» **Problem details**
Please transcribe the data below in full, word for word, without the images.

» **Supplied material**
..........
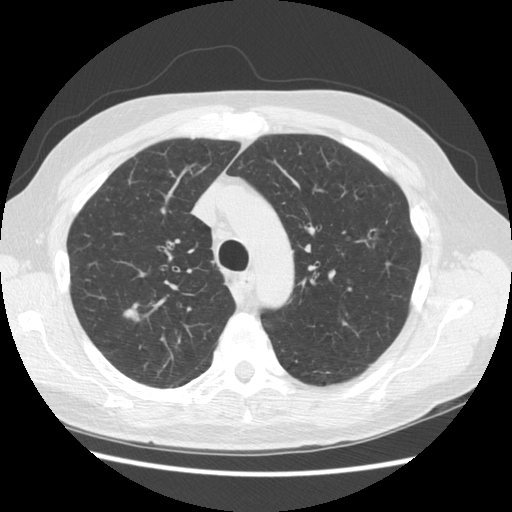
Low-dose screening chest CT, one axial slice; position 114 of 156 along the scan axis; reconstruction kernel STANDARD; lung window (W 1500 / L -600 HU); 512 × 512 image matrix, field of view 360 × 360 mm.
Annotated regions visible in this slice (expert manual segmentation):
- lesion 1 (tumor, upper lobe of right lung): bounding box [x1, y1, x2, y2] px = [123, 308, 140, 323]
..........
» **Answer box**
Low-dose screening chest CT, one axial slice; position 114 of 156 along the scan axis; reconstruction kernel STANDARD; lung window (W 1500 / L -600 HU); 512 × 512 image matrix, field of view 360 × 360 mm.
Annotated regions visible in this slice (expert manual segmentation):
- lesion 1 (tumor, upper lobe of right lung): bounding box [x1, y1, x2, y2] px = [123, 308, 140, 323]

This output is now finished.